== Dataset records

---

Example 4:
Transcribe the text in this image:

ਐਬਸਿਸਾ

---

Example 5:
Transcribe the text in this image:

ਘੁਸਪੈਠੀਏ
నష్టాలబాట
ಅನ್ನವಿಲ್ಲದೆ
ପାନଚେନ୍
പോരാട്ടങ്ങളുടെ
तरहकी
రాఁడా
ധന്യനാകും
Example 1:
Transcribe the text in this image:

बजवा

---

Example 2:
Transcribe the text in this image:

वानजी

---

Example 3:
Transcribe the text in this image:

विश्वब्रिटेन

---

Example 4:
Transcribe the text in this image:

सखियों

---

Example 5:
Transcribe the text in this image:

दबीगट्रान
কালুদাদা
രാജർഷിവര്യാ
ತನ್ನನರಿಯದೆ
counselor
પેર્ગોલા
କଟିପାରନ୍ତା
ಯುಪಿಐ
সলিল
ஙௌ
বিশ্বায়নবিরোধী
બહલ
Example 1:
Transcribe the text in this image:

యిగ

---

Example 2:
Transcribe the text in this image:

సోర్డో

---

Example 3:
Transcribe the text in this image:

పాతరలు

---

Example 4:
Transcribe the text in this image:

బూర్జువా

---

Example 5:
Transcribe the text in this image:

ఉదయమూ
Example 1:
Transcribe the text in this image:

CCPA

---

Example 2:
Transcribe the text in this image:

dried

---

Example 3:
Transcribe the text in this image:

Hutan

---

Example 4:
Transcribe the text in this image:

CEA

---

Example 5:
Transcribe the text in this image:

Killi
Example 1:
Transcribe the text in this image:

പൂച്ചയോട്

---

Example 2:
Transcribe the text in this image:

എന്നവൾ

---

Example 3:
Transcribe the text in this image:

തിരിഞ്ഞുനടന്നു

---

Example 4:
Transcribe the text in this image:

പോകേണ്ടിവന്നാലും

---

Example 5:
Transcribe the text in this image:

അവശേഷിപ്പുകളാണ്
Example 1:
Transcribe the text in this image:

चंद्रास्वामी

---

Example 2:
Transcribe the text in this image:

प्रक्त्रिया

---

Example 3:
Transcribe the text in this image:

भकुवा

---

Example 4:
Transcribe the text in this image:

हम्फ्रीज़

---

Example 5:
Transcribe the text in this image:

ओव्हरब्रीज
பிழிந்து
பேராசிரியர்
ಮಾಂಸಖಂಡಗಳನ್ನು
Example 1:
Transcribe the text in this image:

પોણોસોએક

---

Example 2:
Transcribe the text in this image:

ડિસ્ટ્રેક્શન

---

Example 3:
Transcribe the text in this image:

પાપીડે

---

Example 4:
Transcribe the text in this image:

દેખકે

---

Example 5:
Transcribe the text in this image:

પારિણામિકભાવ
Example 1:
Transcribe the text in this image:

====

• _Task to carry out_: A word-for-word transcription of the data above is required.

• _Response to the exercise_:
---

Example 4:
Transcribe the text in this image:

ਐਬਸਿਸਾ

---

Example 5:
Transcribe the text in this image:

ਘੁਸਪੈਠੀਏ
నష్టాలబాట
ಅನ್ನವಿಲ್ಲದೆ
ପାନଚେନ୍
പോരാട്ടങ്ങളുടെ
तरहकी
రాఁడా
ധന്യനാകും
Example 1:
Transcribe the text in this image:

बजवा

---

Example 2:
Transcribe the text in this image:

वानजी

---

Example 3:
Transcribe the text in this image:

विश्वब्रिटेन

---

Example 4:
Transcribe the text in this image:

सखियों

---

Example 5:
Transcribe the text in this image:

दबीगट्रान
কালুদাদা
രാജർഷിവര്യാ
ತನ್ನನರಿಯದೆ
counselor
પેર્ગોલા
କଟିପାରନ୍ତା
ಯುಪಿಐ
সলিল
ஙௌ
বিশ্বায়নবিরোধী
બહલ
Example 1:
Transcribe the text in this image:

యిగ

---

Example 2:
Transcribe the text in this image:

సోర్డో

---

Example 3:
Transcribe the text in this image:

పాతరలు

---

Example 4:
Transcribe the text in this image:

బూర్జువా

---

Example 5:
Transcribe the text in this image:

ఉదయమూ
Example 1:
Transcribe the text in this image:

CCPA

---

Example 2:
Transcribe the text in this image:

dried

---

Example 3:
Transcribe the text in this image:

Hutan

---

Example 4:
Transcribe the text in this image:

CEA

---

Example 5:
Transcribe the text in this image:

Killi
Example 1:
Transcribe the text in this image:

പൂച്ചയോട്

---

Example 2:
Transcribe the text in this image:

എന്നവൾ

---

Example 3:
Transcribe the text in this image:

തിരിഞ്ഞുനടന്നു

---

Example 4:
Transcribe the text in this image:

പോകേണ്ടിവന്നാലും

---

Example 5:
Transcribe the text in this image:

അവശേഷിപ്പുകളാണ്
Example 1:
Transcribe the text in this image:

चंद्रास्वामी

---

Example 2:
Transcribe the text in this image:

प्रक्त्रिया

---

Example 3:
Transcribe the text in this image:

भकुवा

---

Example 4:
Transcribe the text in this image:

हम्फ्रीज़

---

Example 5:
Transcribe the text in this image:

ओव्हरब्रीज
பிழிந்து
பேராசிரியர்
ಮಾಂಸಖಂಡಗಳನ್ನು
Example 1:
Transcribe the text in this image:

પોણોસોએક

---

Example 2:
Transcribe the text in this image:

ડિસ્ટ્રેક્શન

---

Example 3:
Transcribe the text in this image:

પાપીડે

---

Example 4:
Transcribe the text in this image:

દેખકે

---

Example 5:
Transcribe the text in this image:

પારિણામિકભાવ
Example 1:
Transcribe the text in this image:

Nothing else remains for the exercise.